Acho que muita gente deve viver mais de uma vida. Não sei quão nocivo isso seja pra mente de alguém, nem se essas pessoas, como eu, admitem que não são o mesmo tipo de pessoas em todos os lugares. Mas falando por mim, não é nada, nada agradável.
Claro que ninguém gosta de admitir isso, mas a verdade é que nossa sociedade nos obriga a fazer isso. Há algumas semanas quando essa coisa da vida dupla começou a me incomodar de verdade eu fui a uma psicóloga. Disse a ela que me sentia dividido por que o trabalho que faço hoje não é o trabalho que quero fazer por toda a vida e que me dividir entre esse trabalho e a faculdade, ou seja, uma coisa que me machuca e outra que me agrada completamente, estava me deixando meio psico.
Eu sei que ela tinha a melhor das intenções, mas ela me disse tudo o que eu não queria ouvir. Ela veio com aquele papo de que os tempos mudaram, que o ser humano tem de se adaptar a essas mudanças rápidas e ser muito flexível. Como eu estava me sentindo muito mal, não consegui me expressar direito e acho que ela se sentiu um pouco ofendida com minha argumentação. Perguntei se essa “flexibilidade” não poderia ser confundida com hipocrisia. Afirmei categoricamente que se não, com certeza isso faria no mínimo um enorme estrago na alma. Quero dizer, tendo de mudar a cada dia para me adaptar às mudanças do ambiente, não irei c acordar uma bela manhã e não saber mais quem eu sou?
Ela, mesmo desconcertada pelo meu ataque disse que era perfeitamente possível ser esse camaleão sem se perder de si mesmo. Nós sabemos que isso não é verdade. Pelo menos não pra todas as pessoas. Não pra mim.
Não consigo dissociar essa visão de múltiplas vidas da interpretação que Stephen King fez do mito do Lobisomem em seu livro “Dança Macabra” (que não é um romance, mas uma análise do fenômeno do terror na cultura pop do século XX). Lá ele diz que o lobisomem representa o lado selvagem do homem normal e virtuoso. Esse lado reprimido nos calabouços obscuros da mente acaba um dia soltando suas amarras e vencendo a virtude, libertando-se faminto e furioso em busca de carne e vingança. Por isso não me lembro de nenhum momento de minha vida que tivesse sido tão “Jekill and Hyde” quanto este. E fico pensando no motivo pelo qual as pessoas (inclusive eu!) simplesmente aceitam essa condição.

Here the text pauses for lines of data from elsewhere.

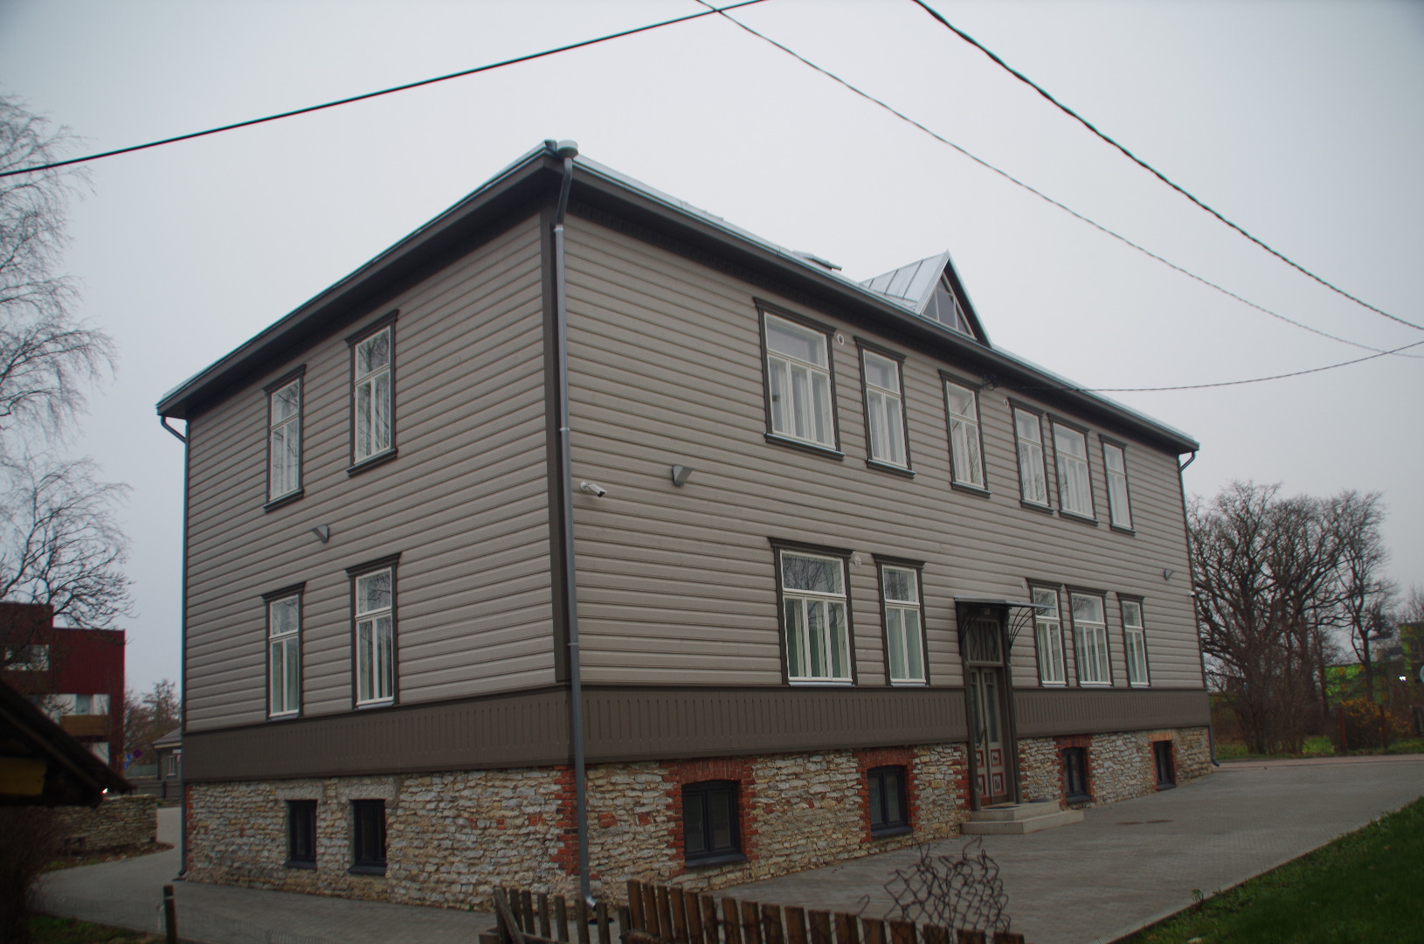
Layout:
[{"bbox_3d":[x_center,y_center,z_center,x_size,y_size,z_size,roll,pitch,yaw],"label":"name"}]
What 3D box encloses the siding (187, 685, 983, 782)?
[{"bbox_3d":[-2.720,4.673,19.041,11.316,0.923,8.636,-16,-19,41],"label":"siding"}]

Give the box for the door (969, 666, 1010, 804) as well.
[{"bbox_3d":[5.014,4.717,19.013,0.150,2.363,1.182,-16,-19,41],"label":"door"}]

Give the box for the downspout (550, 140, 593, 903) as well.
[{"bbox_3d":[-1.574,0.388,12.723,0.420,9.025,0.240,-16,-19,41],"label":"downspout"}]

Gostaria de acreditar que a boa psicóloga que visitei estivesse certa e, mesmo que eu fosse obrigado a ser uma pessoa durante o dia e outra de noite, pudesse sempre reconhecer meu verdadeiro eu. Talvez eu me sentisse mais seguro e confortável se eu tivesse certeza de que ela soubesse qual de seus inúmeros “eus” estava me atendendo naquele dia.